Propozycje na szwędanie nadmorskie - z dala od bulwarów

: 12 paź 2017, 15:27
autor: Kapitan Apteka
Witam
Wybieram się z żoną na kilka dni gdzieś nad morze, z naciskiem na gdzieś. Chętnie zobaczyłbym jakieś ciekawe przyrodniczo (dzikie) miejsca, gdzie las graniczy z morzem, najlepiej z dala od kurortów i straganów.

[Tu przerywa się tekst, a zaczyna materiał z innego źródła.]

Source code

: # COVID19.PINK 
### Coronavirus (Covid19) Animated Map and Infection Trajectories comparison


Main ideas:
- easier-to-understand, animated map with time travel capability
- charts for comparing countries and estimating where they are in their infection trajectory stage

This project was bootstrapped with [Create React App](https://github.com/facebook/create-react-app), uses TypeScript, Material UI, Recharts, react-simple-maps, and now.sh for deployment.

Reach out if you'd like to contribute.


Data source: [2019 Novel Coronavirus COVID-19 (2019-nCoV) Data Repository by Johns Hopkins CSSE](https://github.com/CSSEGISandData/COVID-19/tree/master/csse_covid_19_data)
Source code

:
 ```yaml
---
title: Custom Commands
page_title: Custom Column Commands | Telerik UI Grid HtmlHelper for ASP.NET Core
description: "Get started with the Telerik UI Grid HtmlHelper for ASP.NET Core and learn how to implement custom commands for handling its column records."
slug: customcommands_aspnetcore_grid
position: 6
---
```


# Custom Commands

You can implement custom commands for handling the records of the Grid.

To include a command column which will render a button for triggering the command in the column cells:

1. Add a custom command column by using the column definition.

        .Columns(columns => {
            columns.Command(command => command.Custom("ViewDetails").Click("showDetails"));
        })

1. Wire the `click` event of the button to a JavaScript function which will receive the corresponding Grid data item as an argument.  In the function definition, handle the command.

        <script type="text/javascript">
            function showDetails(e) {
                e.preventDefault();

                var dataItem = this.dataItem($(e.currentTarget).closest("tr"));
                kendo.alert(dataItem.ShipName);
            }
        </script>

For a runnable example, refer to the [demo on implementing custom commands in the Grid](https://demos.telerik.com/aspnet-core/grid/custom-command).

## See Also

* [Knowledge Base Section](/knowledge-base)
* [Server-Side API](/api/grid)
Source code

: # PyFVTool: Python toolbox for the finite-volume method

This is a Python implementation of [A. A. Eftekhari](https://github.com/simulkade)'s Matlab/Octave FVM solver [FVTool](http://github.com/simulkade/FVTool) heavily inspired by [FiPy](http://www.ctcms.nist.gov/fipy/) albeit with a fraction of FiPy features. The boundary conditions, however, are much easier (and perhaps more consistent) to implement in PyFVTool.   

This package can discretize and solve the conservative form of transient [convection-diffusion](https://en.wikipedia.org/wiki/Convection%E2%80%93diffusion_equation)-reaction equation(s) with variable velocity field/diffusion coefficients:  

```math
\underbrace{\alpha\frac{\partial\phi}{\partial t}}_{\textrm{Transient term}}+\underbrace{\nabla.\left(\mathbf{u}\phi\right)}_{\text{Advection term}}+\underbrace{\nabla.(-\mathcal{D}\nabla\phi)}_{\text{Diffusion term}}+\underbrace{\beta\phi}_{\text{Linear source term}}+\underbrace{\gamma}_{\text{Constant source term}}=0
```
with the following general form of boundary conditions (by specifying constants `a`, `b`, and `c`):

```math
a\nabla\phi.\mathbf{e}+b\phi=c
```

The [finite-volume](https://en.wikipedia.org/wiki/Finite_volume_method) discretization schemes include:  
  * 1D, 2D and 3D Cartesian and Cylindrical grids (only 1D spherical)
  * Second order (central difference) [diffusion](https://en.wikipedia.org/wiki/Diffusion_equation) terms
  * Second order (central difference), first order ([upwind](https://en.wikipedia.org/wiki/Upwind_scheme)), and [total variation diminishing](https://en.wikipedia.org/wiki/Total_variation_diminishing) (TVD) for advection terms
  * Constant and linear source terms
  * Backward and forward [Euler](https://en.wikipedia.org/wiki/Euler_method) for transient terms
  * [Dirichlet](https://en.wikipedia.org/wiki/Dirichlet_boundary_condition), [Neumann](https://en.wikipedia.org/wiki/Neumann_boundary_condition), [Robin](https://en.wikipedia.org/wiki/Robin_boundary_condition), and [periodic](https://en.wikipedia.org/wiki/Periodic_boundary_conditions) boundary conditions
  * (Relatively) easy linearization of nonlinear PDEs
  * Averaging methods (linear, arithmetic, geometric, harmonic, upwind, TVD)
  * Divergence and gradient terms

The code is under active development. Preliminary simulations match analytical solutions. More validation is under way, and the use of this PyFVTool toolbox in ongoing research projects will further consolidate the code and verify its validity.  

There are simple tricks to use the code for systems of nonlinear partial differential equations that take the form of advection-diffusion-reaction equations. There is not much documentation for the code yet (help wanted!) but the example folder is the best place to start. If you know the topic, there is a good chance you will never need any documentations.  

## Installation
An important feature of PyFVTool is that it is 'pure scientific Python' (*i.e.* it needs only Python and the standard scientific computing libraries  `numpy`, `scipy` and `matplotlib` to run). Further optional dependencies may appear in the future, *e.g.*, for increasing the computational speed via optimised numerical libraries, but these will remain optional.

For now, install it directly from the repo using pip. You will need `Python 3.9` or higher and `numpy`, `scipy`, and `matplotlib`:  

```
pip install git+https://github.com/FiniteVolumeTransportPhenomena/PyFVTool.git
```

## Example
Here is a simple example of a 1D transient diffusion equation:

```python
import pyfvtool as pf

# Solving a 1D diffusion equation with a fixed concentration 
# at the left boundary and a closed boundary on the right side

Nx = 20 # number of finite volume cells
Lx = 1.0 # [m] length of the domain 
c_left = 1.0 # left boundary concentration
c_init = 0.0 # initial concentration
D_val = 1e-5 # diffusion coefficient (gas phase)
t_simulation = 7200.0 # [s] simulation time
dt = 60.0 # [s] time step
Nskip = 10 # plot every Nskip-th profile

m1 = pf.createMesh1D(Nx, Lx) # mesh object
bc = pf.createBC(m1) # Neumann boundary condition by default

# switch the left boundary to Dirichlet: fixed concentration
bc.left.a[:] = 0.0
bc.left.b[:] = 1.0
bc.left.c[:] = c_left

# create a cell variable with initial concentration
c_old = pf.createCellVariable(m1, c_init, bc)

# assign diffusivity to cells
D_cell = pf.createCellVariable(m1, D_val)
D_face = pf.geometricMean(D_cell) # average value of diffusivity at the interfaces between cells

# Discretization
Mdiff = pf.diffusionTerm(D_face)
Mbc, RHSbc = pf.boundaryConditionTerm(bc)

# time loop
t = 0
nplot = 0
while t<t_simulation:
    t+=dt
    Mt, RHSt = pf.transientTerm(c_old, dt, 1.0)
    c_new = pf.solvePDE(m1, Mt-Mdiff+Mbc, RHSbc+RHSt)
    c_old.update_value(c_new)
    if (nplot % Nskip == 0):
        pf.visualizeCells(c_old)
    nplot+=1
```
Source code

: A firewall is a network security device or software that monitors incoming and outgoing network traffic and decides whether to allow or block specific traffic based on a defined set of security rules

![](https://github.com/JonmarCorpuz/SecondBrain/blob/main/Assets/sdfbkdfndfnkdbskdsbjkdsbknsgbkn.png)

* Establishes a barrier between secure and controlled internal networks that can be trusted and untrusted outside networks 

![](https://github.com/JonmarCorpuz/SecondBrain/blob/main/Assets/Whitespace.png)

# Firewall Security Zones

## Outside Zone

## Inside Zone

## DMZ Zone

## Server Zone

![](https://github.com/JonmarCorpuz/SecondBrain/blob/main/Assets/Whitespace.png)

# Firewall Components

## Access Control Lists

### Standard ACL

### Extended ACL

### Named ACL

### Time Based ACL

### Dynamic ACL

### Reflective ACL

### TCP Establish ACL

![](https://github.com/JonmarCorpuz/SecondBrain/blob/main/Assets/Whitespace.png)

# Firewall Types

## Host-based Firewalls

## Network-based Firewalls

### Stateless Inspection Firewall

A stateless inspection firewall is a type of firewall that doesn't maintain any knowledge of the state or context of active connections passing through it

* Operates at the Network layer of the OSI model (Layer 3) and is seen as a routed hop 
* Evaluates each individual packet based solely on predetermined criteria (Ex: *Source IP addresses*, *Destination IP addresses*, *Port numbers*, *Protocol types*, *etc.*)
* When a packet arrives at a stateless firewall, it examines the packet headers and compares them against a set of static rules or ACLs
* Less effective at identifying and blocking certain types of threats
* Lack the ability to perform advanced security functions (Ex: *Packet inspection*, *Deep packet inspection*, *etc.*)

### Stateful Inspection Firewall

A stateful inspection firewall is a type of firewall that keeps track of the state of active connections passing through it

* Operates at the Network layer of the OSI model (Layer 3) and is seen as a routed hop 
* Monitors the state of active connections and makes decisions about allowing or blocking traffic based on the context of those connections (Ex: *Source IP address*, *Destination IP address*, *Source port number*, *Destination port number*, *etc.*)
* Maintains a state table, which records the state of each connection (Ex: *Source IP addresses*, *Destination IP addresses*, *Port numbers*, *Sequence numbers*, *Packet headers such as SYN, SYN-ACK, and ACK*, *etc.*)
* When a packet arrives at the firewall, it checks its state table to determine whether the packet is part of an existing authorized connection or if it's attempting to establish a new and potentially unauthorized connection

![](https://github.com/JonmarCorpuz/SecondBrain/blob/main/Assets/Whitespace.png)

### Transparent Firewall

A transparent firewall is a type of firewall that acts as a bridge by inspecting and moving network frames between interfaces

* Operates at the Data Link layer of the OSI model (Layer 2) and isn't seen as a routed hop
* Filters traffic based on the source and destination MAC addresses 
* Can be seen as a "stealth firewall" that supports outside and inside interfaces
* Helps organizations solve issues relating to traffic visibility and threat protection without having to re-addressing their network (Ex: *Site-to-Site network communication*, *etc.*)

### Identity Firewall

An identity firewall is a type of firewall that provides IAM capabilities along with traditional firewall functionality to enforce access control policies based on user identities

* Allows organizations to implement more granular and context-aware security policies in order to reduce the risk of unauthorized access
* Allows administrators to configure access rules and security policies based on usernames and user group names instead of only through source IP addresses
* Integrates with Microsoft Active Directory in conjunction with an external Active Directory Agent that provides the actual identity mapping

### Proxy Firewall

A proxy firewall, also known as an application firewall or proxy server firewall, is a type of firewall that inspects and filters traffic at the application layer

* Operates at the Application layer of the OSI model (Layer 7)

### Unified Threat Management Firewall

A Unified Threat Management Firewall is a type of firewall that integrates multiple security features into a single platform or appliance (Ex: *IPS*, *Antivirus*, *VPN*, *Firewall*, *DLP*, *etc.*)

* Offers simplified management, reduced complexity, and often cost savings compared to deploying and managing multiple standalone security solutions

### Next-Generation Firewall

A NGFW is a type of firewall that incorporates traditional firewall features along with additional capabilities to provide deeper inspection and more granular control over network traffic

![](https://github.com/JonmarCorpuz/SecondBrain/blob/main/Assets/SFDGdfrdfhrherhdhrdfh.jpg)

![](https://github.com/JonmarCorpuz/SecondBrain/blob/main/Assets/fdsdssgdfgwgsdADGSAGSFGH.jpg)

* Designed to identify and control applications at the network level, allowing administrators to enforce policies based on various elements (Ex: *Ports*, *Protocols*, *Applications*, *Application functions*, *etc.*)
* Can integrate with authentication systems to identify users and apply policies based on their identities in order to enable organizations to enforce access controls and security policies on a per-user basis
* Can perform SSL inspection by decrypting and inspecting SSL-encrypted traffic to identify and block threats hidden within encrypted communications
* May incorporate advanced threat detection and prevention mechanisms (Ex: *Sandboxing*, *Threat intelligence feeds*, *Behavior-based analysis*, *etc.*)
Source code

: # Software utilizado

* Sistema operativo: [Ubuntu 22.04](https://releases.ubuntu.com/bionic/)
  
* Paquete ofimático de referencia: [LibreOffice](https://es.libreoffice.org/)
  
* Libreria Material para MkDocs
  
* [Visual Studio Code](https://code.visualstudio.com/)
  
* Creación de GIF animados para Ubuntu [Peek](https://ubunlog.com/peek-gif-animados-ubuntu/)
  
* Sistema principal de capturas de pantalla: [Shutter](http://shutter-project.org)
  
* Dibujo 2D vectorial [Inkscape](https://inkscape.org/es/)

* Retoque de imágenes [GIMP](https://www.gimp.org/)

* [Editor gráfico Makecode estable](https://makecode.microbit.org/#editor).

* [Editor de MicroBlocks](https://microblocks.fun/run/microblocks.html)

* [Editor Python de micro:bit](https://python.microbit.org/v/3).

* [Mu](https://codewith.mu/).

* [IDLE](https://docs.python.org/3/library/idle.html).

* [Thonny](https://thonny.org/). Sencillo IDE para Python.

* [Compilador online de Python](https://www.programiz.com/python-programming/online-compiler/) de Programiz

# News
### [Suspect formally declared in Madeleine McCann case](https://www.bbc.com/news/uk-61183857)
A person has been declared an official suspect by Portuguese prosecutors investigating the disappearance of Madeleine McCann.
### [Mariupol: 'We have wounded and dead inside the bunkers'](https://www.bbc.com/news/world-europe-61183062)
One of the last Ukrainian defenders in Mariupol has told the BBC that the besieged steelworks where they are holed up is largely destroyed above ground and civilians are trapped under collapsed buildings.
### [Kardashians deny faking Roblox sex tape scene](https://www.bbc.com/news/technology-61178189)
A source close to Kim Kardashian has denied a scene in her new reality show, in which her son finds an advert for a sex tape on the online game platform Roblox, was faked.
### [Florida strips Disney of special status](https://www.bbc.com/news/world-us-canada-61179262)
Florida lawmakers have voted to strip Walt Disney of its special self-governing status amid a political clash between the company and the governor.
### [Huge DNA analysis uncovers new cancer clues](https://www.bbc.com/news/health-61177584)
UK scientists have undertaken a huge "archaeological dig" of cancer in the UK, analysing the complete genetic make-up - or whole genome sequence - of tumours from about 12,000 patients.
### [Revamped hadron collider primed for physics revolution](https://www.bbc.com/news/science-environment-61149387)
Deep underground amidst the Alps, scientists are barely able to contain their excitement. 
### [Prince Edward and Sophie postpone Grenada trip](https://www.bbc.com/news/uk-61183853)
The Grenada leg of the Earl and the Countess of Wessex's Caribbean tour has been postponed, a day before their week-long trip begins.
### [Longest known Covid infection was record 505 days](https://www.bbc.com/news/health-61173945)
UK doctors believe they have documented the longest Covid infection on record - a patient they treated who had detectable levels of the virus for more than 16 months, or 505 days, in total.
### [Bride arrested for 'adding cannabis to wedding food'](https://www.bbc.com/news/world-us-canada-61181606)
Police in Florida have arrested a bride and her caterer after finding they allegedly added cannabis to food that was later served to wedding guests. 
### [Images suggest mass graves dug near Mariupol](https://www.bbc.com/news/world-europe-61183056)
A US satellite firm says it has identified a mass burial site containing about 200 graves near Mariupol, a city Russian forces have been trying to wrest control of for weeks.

Byłbym niezmiernie wdzięczny za podpowiedzi co do co ciekawszych szlaków, miejscówek, no i przyzwoitych knajpek z rybką :)

Pięknie pozdrawiam
KA

: 12 paź 2017, 15:45
autor: soohy
Okolice i lasy Słowińskiego Parku są ciekawe i miejscami bardzo dzikie. Woliński Park Narodowy warty zobaczenia, Mierzeja Wiślana, okolice Białogóry. To tak ogólnie i w dużym rozrzucie jak na nasze wybrzeże. Lasy w Łebie też mi się podobają.

: 12 paź 2017, 17:21
autor: Sikor
O tej porze knajpki z rybą bez cywilizacji raczej nie znajdziesz :-)
Dodałbym do listy soochego Półwysep Helski. Bo dwie różne plaże, trochę lasu i Jastarnia ze swoimi bunkrami.

: 12 paź 2017, 20:52
autor: Kapitan Apteka
Fajnie, dzięki
Na Helu jakiś czas temu buszowałem z wykrywaczem, ale pozostałe propozycje są bardzo interesujące.
pzd/ka

: 13 paź 2017, 16:07
autor: Fabian
Ze swojej strony dorzucę Piaski - ostatnia miejscowość na wspomnianej Mierzei Wiślanej. Lasy, woda, zero ludzi - o tej porze rok, za to dziki, borsuki i wiewiórki i pełno piasku.

: 13 paź 2017, 21:33
autor: Parthagas
Okolice Elbląga - Kadyny, lasy wokół ciekawe, kiedyś tam łaziłem, było super.

: 17 paź 2017, 15:51
autor: Apo
W sumie większość wyczerpał Soohy i zgadzam się z nim. Ze swojej strony mogę dodać, że warto zajrzeć do Piaśnicy - żeby obejrzeć zbiorowe mogiły i całkiem fajnie wkomponowany ołtarz w tło lasu.
Jak znajdę chwilę to jeszcze coś dopiszę :)
"Nad morze" to jest bardzo szeroka sprawa - ja mogę najlepiej się wypowiedzieć w okolicach Trójmiasta +/- 100 km w obie strony bo zdeptałam tam wszystkie szlaki.

: 24 paź 2017, 09:50
autor: Kapitan Apteka
Piękne dzięki wszystkim, tymczasem zamiast w lasach nadmorskich wylądowałem w ... Beskidzie Niskim, by kilka dni poszuszfolić lekko po lasach, chaszczach i zadupiach. Deszcz kropi, rydze wściekle rosną tuż przy szlakach, a salamandry szukając zimowiska szeleszczą wciskają się w omszone zakamarki pni bukowych. Przy okazji polecam niezłą kuchnię żydowską w Starym Domu Zdrojowym w Wysowej. Niemniej za wszelkie propozycje jeszcze raz dziękuję, zapewne wkrótce je wykorzystam.